OpenAI on Friday announced a pilot program for its new custom voice text-to-speech (TTS) offering, called Voice Engine, that will allow users to create realistic speech from text with just a small snippet of audio sample.
In a blog post, the ChatGPT maker says it's currently working with developers to test the newest model in its application programming interface (API), which can take a single 15-second sample of audio to create natural-sounding speech closely matching the original speech. Those developers agreed to a strict usage policy, which prohibits the impersonation of another individual or organization without consent or legal right.
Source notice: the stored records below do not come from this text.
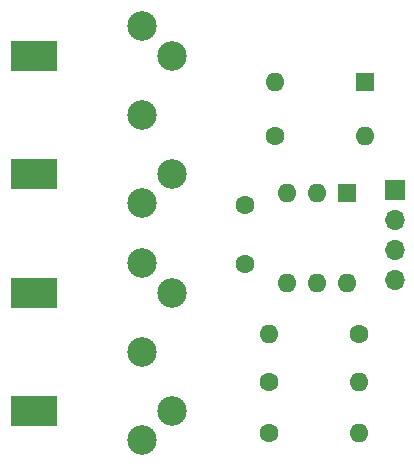
<source format=gbr>
%TF.GenerationSoftware,KiCad,Pcbnew,(6.0.5)*%
%TF.CreationDate,2022-08-17T10:56:13+01:00*%
%TF.ProjectId,MIDIModule3V3,4d494449-4d6f-4647-956c-653356332e6b,rev?*%
%TF.SameCoordinates,Original*%
%TF.FileFunction,Soldermask,Top*%
%TF.FilePolarity,Negative*%
%FSLAX46Y46*%
G04 Gerber Fmt 4.6, Leading zero omitted, Abs format (unit mm)*
G04 Created by KiCad (PCBNEW (6.0.5)) date 2022-08-17 10:56:13*
%MOMM*%
%LPD*%
G01*
G04 APERTURE LIST*
%ADD10O,1.600000X1.600000*%
%ADD11R,1.600000X1.600000*%
%ADD12C,1.600000*%
%ADD13R,1.700000X1.700000*%
%ADD14O,1.700000X1.700000*%
%ADD15C,2.499360*%
%ADD16R,4.000000X2.500000*%
G04 APERTURE END LIST*
D10*
%TO.C,U1*%
X137424000Y-88910000D03*
X134884000Y-88910000D03*
X132344000Y-88910000D03*
X132344000Y-81290000D03*
X134884000Y-81290000D03*
D11*
X137424000Y-81290000D03*
%TD*%
D12*
%TO.C,R4*%
X138430000Y-93218000D03*
D10*
X130810000Y-93218000D03*
%TD*%
D12*
%TO.C,R3*%
X130810000Y-97282000D03*
D10*
X138430000Y-97282000D03*
%TD*%
%TO.C,R2*%
X138430000Y-101600000D03*
D12*
X130810000Y-101600000D03*
%TD*%
%TO.C,R1*%
X131318000Y-76454000D03*
D10*
X138938000Y-76454000D03*
%TD*%
D13*
%TO.C,J3*%
X141478000Y-81036000D03*
D14*
X141478000Y-83576000D03*
X141478000Y-86116000D03*
X141478000Y-88656000D03*
%TD*%
D15*
%TO.C,J2*%
X120091200Y-87243920D03*
X122593100Y-99738180D03*
X120093740Y-94742000D03*
X120091200Y-102240080D03*
X122593100Y-89745820D03*
D16*
X110896300Y-99743260D03*
X110896300Y-89740740D03*
%TD*%
D15*
%TO.C,J1*%
X120091200Y-67177920D03*
X122593100Y-79672180D03*
X120093740Y-74676000D03*
X120091200Y-82174080D03*
X122593100Y-69679820D03*
D16*
X110896300Y-79677260D03*
X110896300Y-69674740D03*
%TD*%
D11*
%TO.C,D1*%
X138938000Y-71882000D03*
D10*
X131318000Y-71882000D03*
%TD*%
D12*
%TO.C,C1*%
X128778000Y-82336000D03*
X128778000Y-87336000D03*
%TD*%
M02*

</source>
Partners must also require explicit informed consent from the original speaker.
In a live demo with InformationWeek, OpenAI Product Lead Jeff Harris showed how a quick live recording of his voice could be used to create a text-to-speech sample that was indistinguishable from his real voice. The whole process took just moments.
The speed and realism of OpenAI’s custom voice TTS will likely be an attractive prospect for many commercial and consumer uses, but it also presents serious risks and challenges. The potential for misuse is profound.
That’s why OpenAI is testing the software first with a select group of developers.
Safety First
AI voice cloning is a serious concern for AI ethics, especially in an election year. US President Joe Biden in his State of the Union address on March 6 called for a ban on AI voice impersonations. Biden’s voice was used in an AI voice-impersonating scam in January that urged New Hampshire primary voters to “save their votes” for the November presidential election.
In February, the Federal Communications Commission (FCC) made AI-generated voices in robocalls illegal under the Telephone Consumer Protection Act.
OpenAI, for its part, says it is moving ahead with its voice cloning model carefully. OpenAI’s blog post called for a broad effort that would phase out voice-based authentication now used widely as a security measure.
“We’re going to start with a limited set of developers and people that we have trusted relationships with and ask them to agree to a pretty comprehensive set of terms that includes things like permission from every speaker whose voice is used and making sure that any generated speech is clearly labeled as AI-generated,” Harris tells InformationWeek. Harris said OpenAI has also developed a “watermarking” system that allows identification of voice recordings generated with its model.
Responsible AI Institute founder Manoj Saxena thinks the pilot program is the right approach, but says more guardrails are needed as AI technology continues to rapidly develop. With hyper-realistic voice generation, a criminal could trick family members into scams or worse. And with an election cycle coming up, concerns about deepfakes used to spread misinformation are growing.